Refactoring Suggestions

Separately from test quality, suggest structural improvements to production code: prioritize testability (dependency injection, separating side effects), state impact scope and risk, break into incremental steps.

Review Process

Understand the repository structure: test framework, layout, existing test patterns
Assess the scope: 3+ packages → integration test requirements apply (Perspective 7)
Check the test-to-code ratio: large feature, minimal test diff → red flag (Perspective 5)
Check breaking-change signals: breaking/migration mentions → verify existing tests changed (Perspective 6)
Scan platform/runtime assumptions (Perspective 10)
Read the test code: understand the spec from tests, check drift from production code
Identify issues across all perspectives
Report by priority, always pairing findings with rationale and a suggested fix

Review Report Format

## Review Summary

### 🔴 Critical Issues (Must Fix)
Issues directly impacting test reliability.

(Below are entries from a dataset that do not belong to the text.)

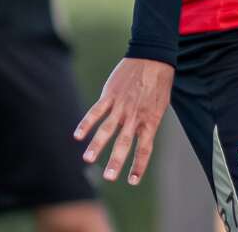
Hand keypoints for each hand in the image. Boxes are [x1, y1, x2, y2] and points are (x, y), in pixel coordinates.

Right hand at [75, 58, 174, 185]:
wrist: (153, 57)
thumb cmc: (159, 83)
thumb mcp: (160, 105)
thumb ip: (149, 122)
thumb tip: (142, 137)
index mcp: (150, 120)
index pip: (145, 147)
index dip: (139, 165)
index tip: (132, 181)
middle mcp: (135, 115)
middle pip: (124, 142)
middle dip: (116, 161)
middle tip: (108, 177)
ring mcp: (121, 105)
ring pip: (107, 128)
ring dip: (97, 144)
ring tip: (88, 159)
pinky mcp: (110, 95)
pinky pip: (96, 111)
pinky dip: (86, 123)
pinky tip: (77, 135)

Must be fixed before merge.

### 🟡 Recommended Improvements
Desirable for quality improvement. Can be addressed in the next iteration.

### 🟢 Suggestions
Ideas for further improvement. Optional.

### 📊 Coverage Improvement Ideas
A concrete list of test cases to add.

Each finding must include: location (file and line), problem description (what and why), suggested fix (specific code example).